Ketua Utama mengajak seluruh keluarga besar Alkhairaat memperbarui niat untuk memperkuat ukhuwah, meningkatkan mutu pendidikan, serta memperluas dakwah yang menyejukkan dengan penuh keikhlasan dan istiqamah.

Dalam amanatnya, Habib Alwi juga menyampaikan tiga pesan utama kepada seluruh Abna Alkhairaat.

Pesan pertama adalah untuk menjadi Alkhairaat yang hidup dan bergerak di tengah masyarakat, bukan sekadar simbol yang tertulis di papan nama atau atribut organisasi.

“Jadilah Alkhairaat yang dirasakan manfaatnya oleh umat. Guru dan dai Alkhairaat harus menjadi teladan yang lebih mengedepankan akhlak daripada sekadar ilmu,” tegasnya.

Lebih jauh, Habib Alwi mengatakan bahwa Alkhairaat harus terus menghadirkan manfaat.

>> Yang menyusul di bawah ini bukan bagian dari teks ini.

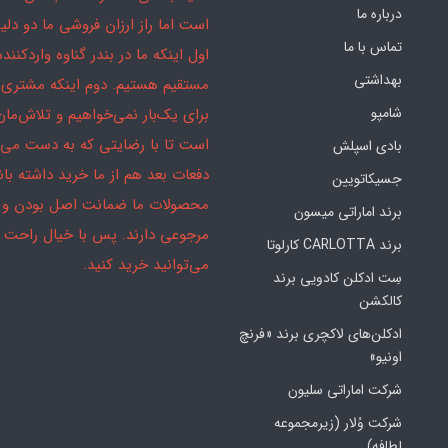
درباره ما
است اما راز ارزان فروشی ما دو دلیل
تماس با ما
اول اینکه ما در بندر گناوه واردکننده
بهداشتی
مستقیم هستیم. دوم اینکه مشتری 
شامپو
برای یک‌بار نمی‌خواهیم و تلاش‌مان
است تا با رضایتی که به دست می‌آ
بادی اسپلش
دفعات بعد هم از ما خرید داشته باش
جسیکاتویین
محصولات ما ضمانت اصل بودن و
برند اماراتی میسون
مرجوعی دارند. پس با خیال راحت
برند CARLOTTA کارلوتا
می‌توانید خرید کنید.
سِت ادکلن کادویی برند
کالکشن
ادکلن‌های لاکچری برند «فرنچ
اونیو»
شرکت اماراتی سلیون
شرکت وُلار (زیرمجموعه
لطافه)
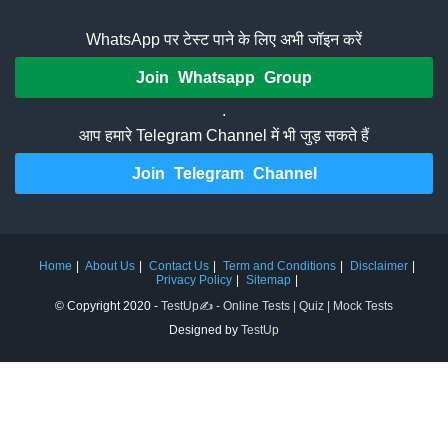
WhatsApp पर टेस्ट पाने के लिए अभी जॉइन करें
Join Whatsapp Group
.
आप हमारे Telegram Channel में भी जुड़ सकते हैं
Join Telegram Channel
Home
About Us
Contact Us
Term and Conditions
Disclaimer
Privacy Policy
Sitemap
© Copyright 2020 -
TestUp✍️ - Online Tests | Quiz | Mock Tests
Designed by
TestUp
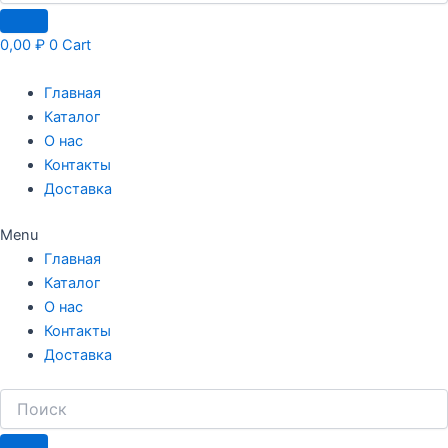
0,00
₽
0
Cart
Главная
Каталог
О нас
Контакты
Доставка
Menu
Главная
Каталог
О нас
Контакты
Доставка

Menyentuh lapisan masyarakat dengan memperkuat pelayanan pendidikan, sosial, dan kemanusiaan.

Menurutnya, cita-cita Guru Tua mendirikan Alkhairaat adalah membebaskan umat dari kebodohan, kemiskinan, dan keterbelakangan.

Habib mencontohkan, Alkhairaat harus hadir menyekolahkan anak yatim, mengajarkan Al-Qur’an kepada masyarakat yang belum mampu membaca, serta menjadi yang terdepan dalam membantu korban bencana.

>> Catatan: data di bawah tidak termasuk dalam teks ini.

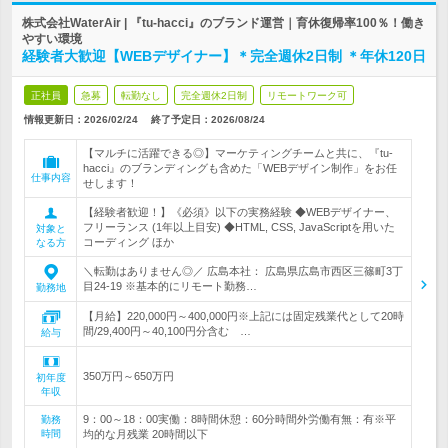
株式会社WaterAir | 『tu-hacci』のブランド運営｜育休復帰率100％！働き
やすい環境
経験者大歓迎【WEBデザイナー】＊完全週休2日制 ＊年休120日
正社員
急募
転勤なし
完全週休2日制
リモートワーク可
情報更新日：2026/02/24
終了予定日：
2026/08/24
【マルチに活躍できる◎】マーケティングチームと共に、『tu-
hacci』のブランディングも含めた「WEBデザイン制作」をお任
仕事内容
せします！
【経験者歓迎！】《必須》以下の実務経験 ◆WEBデザイナー、
フリーランス (1年以上目安) ◆HTML, CSS, JavaScriptを用いた
対象と
コーディング ほか
なる方
＼転勤はありません◎／ 広島本社： 広島県広島市西区三篠町3丁
目24-19 ※基本的にリモート勤務…
勤務地
【月給】220,000円～400,000円※上記には固定残業代として20時
間/29,400円～40,100円分含む …
給与
350万円～650万円
初年度
年収
9：00～18：00実働：8時間休憩：60分時間外労働有無：有※平
勤務
時間
均的な月残業 20時間以下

Ketua Utama mengajak seluruh keluarga besar Alkhairaat menjaga semangat perjuangan para pendiri organisasi dengan terus mengembangkan lembaga pendidikan yang melahirkan generasi berilmu, berakhlak, jujur, pekerja keras, dan bermanfaat bagi masyarakat.

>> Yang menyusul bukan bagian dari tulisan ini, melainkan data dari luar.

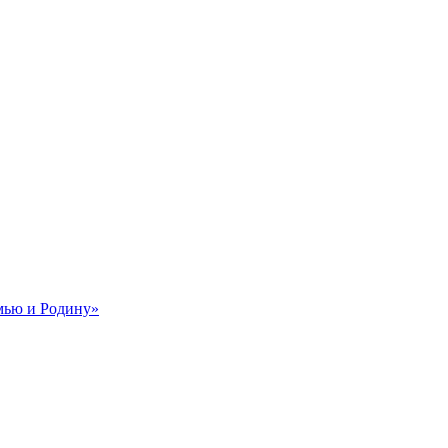
мью и Родину»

“Keberhasilan Alkhairaat bukan hanya diukur dari 1.700 sekolah, madrasah, pesantren, dan perguruan tinggi yang dimiliki, tetapi dari seberapa besar lembaga-lembaga itu mampu mengubah kehidupan masyarakat di sekitarnya,” katanya.

Mengakhiri amanatnya, Habib Alwi mengajak seluruh jamaah yang hadir memperbaharui ikrar untuk menjaga dan membesarkan Alkhairaat sebagai amanah Guru Tua serta memohon kepada Allah SWT agar perjuangan organisasi terus mendapat keberkahan dan ridha-Nya.

Munajat Akbar Milad ke-99 Alkhairaat turut dihadiri oleh Staf Ahli Gubernur Bidang Pemerintahan dan Kesra Muchlis sebagai perwakilan Gubernur Sulteng, Ketua Umum PB Alkhairaat HS. Mohsen Alaydrus, perwakilan Pangdam Palakawira/XXIII, perwakilan Kapolda Sulteng, jajaran PB Alkhairaat, jamaah, para habaib, ulama, tokoh masyarakat, serta pengurus Alkhairaat dari berbagai daerah.